Friday, August 1, 2008

Be Serious, Edmund!

I was catching up with old friends on Facebook yesterday. Wrote funny messages on their "FunWall". Suddenly, the Arkansas cat reappeared next to my notebook and gave me a serious look. Told me that it doesn't like it when I'm not serious. Told me to read some posts by serious people like The Vincit talking about non-existent objects while pontificating about abortion. I ignored the Serious Cat and continued my quest for the ultimate in silliness. That brought me to "Sarah Marshall" and "Zohan". I got to know idiots like Bill Hader and Jason Sogel. Serious Cat thought that I wasn't taking it seriously enough so it brought along its friend, Serious Dog...

This is Serious Dog with its ever serious face. It didn't talk much. Told me that it didn't like talking to funny heretics like me. Said I should be a little more "purpose-driven" in my pointless life. I explained that I am driven. My purpose is to seek out the ultimate in silliness. Guess that didn't amuse it. It continued staring at me in a serious way. When it started speaking again, it continued spouting lines from self-help books. It told me about the importance of investing in property and a life-insurance policy. It told me about having a vision and fanning the flames of ambition. I wasn't listening by then. I was fiddling a ballpen while staring at the girl opposite me. She looked like Natalie Meng. Only purer and more innocent. Some time later, my friend, Angsty Plat came along...

This is Angsty Plat. He too thinks that I should be more serious. By that, he meant to say that I should rewatch movies filled with angst like "The Deer Hunter" or "Of Mice And Men". As a bonus, I should also probably check out picture books written by cranky Brits who abhor the spandex-crowd. Angsty Plat believes that whatever is ignored, unknown, unread and unwatchable is superior art-form. The rest is kitsch (or shit). Angsty Plat also happened to be a great friend and I love him despite his endless angst and eccentric choices in books, comics, movies, music, etc.
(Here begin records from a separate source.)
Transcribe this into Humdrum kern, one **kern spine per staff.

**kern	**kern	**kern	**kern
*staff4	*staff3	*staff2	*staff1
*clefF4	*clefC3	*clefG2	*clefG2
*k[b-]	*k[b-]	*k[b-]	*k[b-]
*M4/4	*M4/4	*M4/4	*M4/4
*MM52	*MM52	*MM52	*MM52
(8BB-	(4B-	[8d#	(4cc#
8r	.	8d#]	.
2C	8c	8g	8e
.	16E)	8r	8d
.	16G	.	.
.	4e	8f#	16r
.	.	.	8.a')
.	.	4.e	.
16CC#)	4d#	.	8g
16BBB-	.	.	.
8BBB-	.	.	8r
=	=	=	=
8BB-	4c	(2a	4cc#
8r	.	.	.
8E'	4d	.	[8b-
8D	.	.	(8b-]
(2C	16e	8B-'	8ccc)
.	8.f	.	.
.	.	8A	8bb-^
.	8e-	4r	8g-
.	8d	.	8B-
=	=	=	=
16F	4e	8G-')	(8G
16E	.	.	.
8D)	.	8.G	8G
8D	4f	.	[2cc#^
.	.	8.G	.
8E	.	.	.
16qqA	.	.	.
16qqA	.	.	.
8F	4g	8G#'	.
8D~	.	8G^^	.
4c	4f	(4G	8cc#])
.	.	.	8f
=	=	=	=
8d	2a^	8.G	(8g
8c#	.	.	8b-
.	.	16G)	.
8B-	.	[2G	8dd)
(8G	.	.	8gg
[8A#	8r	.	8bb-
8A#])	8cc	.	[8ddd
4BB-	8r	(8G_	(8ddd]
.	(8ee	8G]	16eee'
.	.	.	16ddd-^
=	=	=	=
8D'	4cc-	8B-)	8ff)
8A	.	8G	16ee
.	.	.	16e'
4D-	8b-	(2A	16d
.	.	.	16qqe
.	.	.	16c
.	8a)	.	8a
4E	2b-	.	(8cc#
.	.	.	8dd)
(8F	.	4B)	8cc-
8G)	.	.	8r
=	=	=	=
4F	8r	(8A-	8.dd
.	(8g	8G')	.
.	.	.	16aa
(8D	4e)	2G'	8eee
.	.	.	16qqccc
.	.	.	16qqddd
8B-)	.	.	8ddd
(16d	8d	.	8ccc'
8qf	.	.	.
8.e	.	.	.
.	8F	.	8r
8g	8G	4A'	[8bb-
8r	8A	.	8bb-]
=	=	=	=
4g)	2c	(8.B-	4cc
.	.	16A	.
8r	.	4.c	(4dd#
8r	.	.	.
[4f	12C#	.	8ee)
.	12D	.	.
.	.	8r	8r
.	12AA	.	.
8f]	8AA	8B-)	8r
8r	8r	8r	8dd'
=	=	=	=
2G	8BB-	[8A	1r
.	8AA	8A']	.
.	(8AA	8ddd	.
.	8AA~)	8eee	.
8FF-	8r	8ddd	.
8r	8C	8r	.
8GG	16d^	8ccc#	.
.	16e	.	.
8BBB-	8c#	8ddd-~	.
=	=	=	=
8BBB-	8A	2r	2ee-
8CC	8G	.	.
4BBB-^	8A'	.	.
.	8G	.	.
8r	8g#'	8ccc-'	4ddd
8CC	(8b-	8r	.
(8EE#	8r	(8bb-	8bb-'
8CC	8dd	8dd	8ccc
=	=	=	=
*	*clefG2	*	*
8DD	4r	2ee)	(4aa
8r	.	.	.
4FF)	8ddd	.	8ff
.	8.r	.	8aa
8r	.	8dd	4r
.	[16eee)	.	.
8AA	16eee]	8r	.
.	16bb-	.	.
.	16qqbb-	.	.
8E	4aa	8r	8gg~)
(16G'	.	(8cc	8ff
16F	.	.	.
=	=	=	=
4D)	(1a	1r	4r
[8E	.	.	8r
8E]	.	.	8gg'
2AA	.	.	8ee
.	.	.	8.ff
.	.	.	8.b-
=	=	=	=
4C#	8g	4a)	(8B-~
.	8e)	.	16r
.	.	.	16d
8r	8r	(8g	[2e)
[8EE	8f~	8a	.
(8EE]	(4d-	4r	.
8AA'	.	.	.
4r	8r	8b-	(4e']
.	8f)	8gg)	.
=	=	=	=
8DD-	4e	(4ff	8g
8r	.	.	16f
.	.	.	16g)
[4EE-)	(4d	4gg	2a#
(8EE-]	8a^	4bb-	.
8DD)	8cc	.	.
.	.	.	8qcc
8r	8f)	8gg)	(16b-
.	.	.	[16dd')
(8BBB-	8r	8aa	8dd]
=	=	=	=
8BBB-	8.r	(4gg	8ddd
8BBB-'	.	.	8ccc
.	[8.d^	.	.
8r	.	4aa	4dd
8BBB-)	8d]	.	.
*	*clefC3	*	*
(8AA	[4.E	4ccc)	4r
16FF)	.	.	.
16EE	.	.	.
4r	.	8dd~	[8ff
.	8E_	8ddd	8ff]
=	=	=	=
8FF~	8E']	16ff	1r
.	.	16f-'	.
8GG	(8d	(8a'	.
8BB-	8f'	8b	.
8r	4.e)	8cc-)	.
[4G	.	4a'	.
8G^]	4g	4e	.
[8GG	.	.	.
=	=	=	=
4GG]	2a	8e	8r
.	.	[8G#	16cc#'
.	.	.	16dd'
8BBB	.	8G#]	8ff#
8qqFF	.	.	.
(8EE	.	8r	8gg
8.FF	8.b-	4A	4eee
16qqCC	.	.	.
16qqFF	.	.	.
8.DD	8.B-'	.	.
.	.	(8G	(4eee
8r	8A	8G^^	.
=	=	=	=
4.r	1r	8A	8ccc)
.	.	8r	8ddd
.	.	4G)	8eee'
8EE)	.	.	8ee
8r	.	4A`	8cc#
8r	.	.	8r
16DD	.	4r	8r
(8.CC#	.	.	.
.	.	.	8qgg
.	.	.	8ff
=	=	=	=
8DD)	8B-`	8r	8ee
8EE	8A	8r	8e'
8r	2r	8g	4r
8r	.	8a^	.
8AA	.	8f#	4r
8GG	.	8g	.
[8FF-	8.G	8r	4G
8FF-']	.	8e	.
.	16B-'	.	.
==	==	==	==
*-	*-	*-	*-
Finally, here's Flirty Cat. Flirty Cat is busy hooking up with flirtatious cats wearing low-cut dresses on Catbook. He divides his time between being dazed and confused in SIN and being dazed and confused in the Land of Catty Smiles. Some months back, Flirty Cat was in Salzburg and Berlin but nothing beats the Land of Catty Smiles. 'Cos once you've tasted the Catty Smiles, you'll go for no other. Flirty Cat loves the feeling of being a pampered monarch in the Land of Catty Smiles. Ironically, Flirty Cat also happens to be one of my closest friends (and mind you, we did not get to know each other over the online Catbook). To me, the Land of Catty Smiles is all about pirated goods and cheap action figures. To Flirty Cat? I don't know. Last we dined, we talked about his emotional-deficiencies (Stupid Romeo like me tried explaining to him the importance of "liking" a cat and "bedding" one!) but Flirty Cat crawls back to the same Land of Catty Smiles for another taste every few months. You know why? Once you've tasted Catty Smiles, there's nothing like it - and don't let no one tell you otherwise... :)

That my friends, is the story of the Serious Cat, the Serious Dog, the Angsty Plat and the Flirty Cat. What use have I of seriousness? My life is an endless quest, an ongoing experimentation with the silly and the ridiculous. The other day, I stood under a tree waiting for the bus. A crow perched on a tree and shat on me. I wasn't so much annoyed as I was curious. Black crows' shit is snow-white (and not even smelly). The black crow cackled in laughter and flew away. I wiped away the bird-shit and went off to the school to coordinate my students' rehearsals for the charity concert while reading Stephen King's "The Talisman". The charity concert is over but I'm not done with King's novel yet. I spoke to Flirty Cat just the other day and tried explaining the "Lolita Syndrome" to him. It was funny and repulsive at the same time. Maybe I've simply been too busy and addle-brained lately. Or maybe I was simply trying to avoid the topic of his latest forays to the Land of Catty Smiles ("no love means no heartache, bro?"). I'm not sure. My life is actually an ongoing battle against boredom. I write imaginary nonsense about global conspiracies and trips to Arkansas for just that (funny thing is, Fake Plats and Serious Cats take me all too seriously and condemn me for "spilling my seed" everywhere... haha!). Is there a point explaining the artistic-impulse of mental-masturbation as a tradition that I inherited from the esteemed Lake Poets (Wordsworth, Coleridge and Keats)? I guess not. They are far too serious to listen to me. When I'm not working (and not writing down my silly fantasies), I'm reading other people's fantasies in four-colours about spandex-clad do-gooders beating down giant-mutant-hunting-robots. Or zombies. Or would-be evil despots. Or I hide in a closet and read teenage romance novels while laughing my head off. That's my life in a nutshell. I'm going home for dinner now. Why so serious?